Шрифт:
«Они небось чокнутые, — смеялся один из парней. — Des pauvres fous» [130] .
Однако старик в белом халате нам улыбался! Не беда! — говорила его улыбка, понимающая, ободряющая улыбка старого ученого и солдата, который многое во многих странах повидал и пережил. Ну назвали вас придурковатыми, подумаешь, беда какая! Так ведь в данный момент вы маленько не в себе. Такое вполне может случиться: подчас блуждают в поисках пути. Вы зашли далековато, вплотную к безумию. Однако все-таки не слишком далеко! Вы найдете дорогу обратно. И чем хуже было заблуждение, тем больше насладитесь вы потом восстановлением равновесия спасенной личности.
130
Бедняги сумасшедшие (франц.).
ВОСЬМАЯ ГЛАВА
ПИСЬМЕНА НА СТЕНЕ
1930–1932
«Это — страшная потеря…»
Обсуждали известие о смерти Густава Штреземана{211}. Бруно Франк сказал: «Это начало конца!» — при этом он угрожающе кивнул. Я еще вижу этот зловещий кивок. Голос его, при всей скорбности, сохранял тот мощный теплый тон, который так в нем любили.
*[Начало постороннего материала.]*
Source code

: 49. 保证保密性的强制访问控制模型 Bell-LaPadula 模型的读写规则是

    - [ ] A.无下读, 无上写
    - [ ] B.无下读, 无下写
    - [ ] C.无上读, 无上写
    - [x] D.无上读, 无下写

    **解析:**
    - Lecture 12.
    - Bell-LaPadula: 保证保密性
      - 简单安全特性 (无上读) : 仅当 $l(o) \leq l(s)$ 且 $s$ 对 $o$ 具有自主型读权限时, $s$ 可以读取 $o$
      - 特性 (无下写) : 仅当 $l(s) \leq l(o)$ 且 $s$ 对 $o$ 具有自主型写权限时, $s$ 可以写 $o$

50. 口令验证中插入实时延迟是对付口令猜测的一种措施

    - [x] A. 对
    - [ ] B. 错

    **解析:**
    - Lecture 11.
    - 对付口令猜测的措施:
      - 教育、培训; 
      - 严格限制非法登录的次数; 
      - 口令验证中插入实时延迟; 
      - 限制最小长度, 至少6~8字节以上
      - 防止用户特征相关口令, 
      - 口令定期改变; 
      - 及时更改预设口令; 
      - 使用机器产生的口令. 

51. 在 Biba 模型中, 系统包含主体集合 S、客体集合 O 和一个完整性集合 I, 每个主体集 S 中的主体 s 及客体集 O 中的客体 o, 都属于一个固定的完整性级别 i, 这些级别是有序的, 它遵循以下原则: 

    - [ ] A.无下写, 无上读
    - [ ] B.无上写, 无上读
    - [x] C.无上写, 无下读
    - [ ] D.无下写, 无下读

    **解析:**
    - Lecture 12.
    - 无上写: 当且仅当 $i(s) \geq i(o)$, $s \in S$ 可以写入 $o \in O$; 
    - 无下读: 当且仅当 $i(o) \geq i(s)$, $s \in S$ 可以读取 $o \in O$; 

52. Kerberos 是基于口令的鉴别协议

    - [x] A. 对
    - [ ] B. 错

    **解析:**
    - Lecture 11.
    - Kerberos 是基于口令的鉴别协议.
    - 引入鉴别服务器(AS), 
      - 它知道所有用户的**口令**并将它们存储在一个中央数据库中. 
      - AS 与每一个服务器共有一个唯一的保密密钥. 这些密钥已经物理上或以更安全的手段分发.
Мы знали, он прав. Несомненно, какой-то отрезок немецкой и европейской истории приближался к своему концу. Интермедия обманчивого благосостояния, благих, но слабых намерений, наивных намерений, наивных иллюзий. Что должно было наступить теперь, оставалось непредсказуемым, но обещало стать скорее катастрофой.
Над нашим миром нависла угроза. От кого? Как звучало имя этой опасности? Мы все еще отказывались признать, что какая-то политическая партия, некая банда авантюристов и фанатиков, которая хвастливо обозначила себя как «национал-социалисты», способна поставить под вопрос всю прочность западных ценностей и традиций. В состоянии подавленности и неизвестности мы подвергали обыску историю в надежде найти аналогии, с помощью которых было бы легче понять и пережить собственную ситуацию. Бруно Франк был одним из первых, кто попытался еще полускрытый кризис истолковать повествовательно, привести его еще неотчетливо понимаемый смысл к сжатой художественной формуле. В его «Политической новелле» мы находим чудовищную проблематику поворота времени упрощенной до драматически-дидактической притчи. Здесь это два государственных мужа — французский и немецкий, — которые становятся представителями европейской трагедии. Мы свидетели их встречи, где-то на Средиземном море; мы вслушиваемся в их диалог, за невозмутимым тоном которого становится явственно ощутима забота о континенте, цивилизации. Один из парламентеров — немецкий — уже отмечен судьбой: мы видим, как он шатается, падает. Будет ли оставшийся в живых Аристид Бриан достаточно сильным и мужественным, чтобы одному встретить врага? Защитит ли он доверенное ему наследие — наследие Греции и христианства — от вечного супостата нашей культуры, напирающего варвара, перса? Понятием «перс» в контексте этой одухотворенно-ассоциативной истории определяется все, что по существу несовместимо с нашей концепцией человеческого достоинства, — все, что этой концепции агрессивно противоположно. Ценности и противоречия, за которые сражались под Саламином, — те же самые, о которых идет речь в этой «Политической новелле». Персы идут… Испуганный возглас и боевой клич эллинов не утратил своей роковой актуальности.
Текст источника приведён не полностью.